• _The problem_: Set out the lines below as a Markdown table with the columns Row and Text, numbering each row and omitting any blank lines. Leave the pictures out of the table.

• _Records to use_:
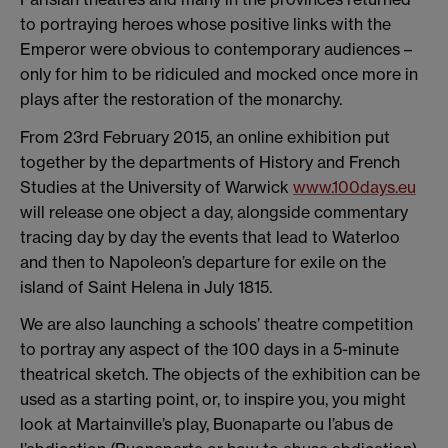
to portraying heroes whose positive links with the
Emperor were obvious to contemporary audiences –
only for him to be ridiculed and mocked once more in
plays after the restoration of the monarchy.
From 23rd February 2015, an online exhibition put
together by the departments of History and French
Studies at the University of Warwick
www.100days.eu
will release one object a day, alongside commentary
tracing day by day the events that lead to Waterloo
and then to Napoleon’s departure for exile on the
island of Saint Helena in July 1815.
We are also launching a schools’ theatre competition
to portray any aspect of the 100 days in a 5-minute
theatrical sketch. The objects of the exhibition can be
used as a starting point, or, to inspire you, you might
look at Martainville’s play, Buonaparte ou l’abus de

• _Output of the exercise_:
| Row | Text |
|---|---|
| 1 | to portraying heroes whose positive links with the |
| 2 | Emperor were obvious to contemporary audiences – |
| 3 | only for him to be ridiculed and mocked once more in |
| 4 | plays after the restoration of the monarchy. |
| 5 | From 23rd February 2015, an online exhibition put |
| 6 | together by the departments of History and French |
| 7 | Studies at the University of Warwick |
| 8 | www.100days.eu |
| 9 | will release one object a day, alongside commentary |
| 10 | tracing day by day the events that lead to Waterloo |
| 11 | and then to Napoleon’s departure for exile on the |
| 12 | island of Saint Helena in July 1815. |
| 13 | We are also launching a schools’ theatre competition |
| 14 | to portray any aspect of the 100 days in a 5-minute |
| 15 | theatrical sketch. The objects of the exhibition can be |
| 16 | used as a starting point, or, to inspire you, you might |
| 17 | look at Martainville’s play, Buonaparte ou l’abus de |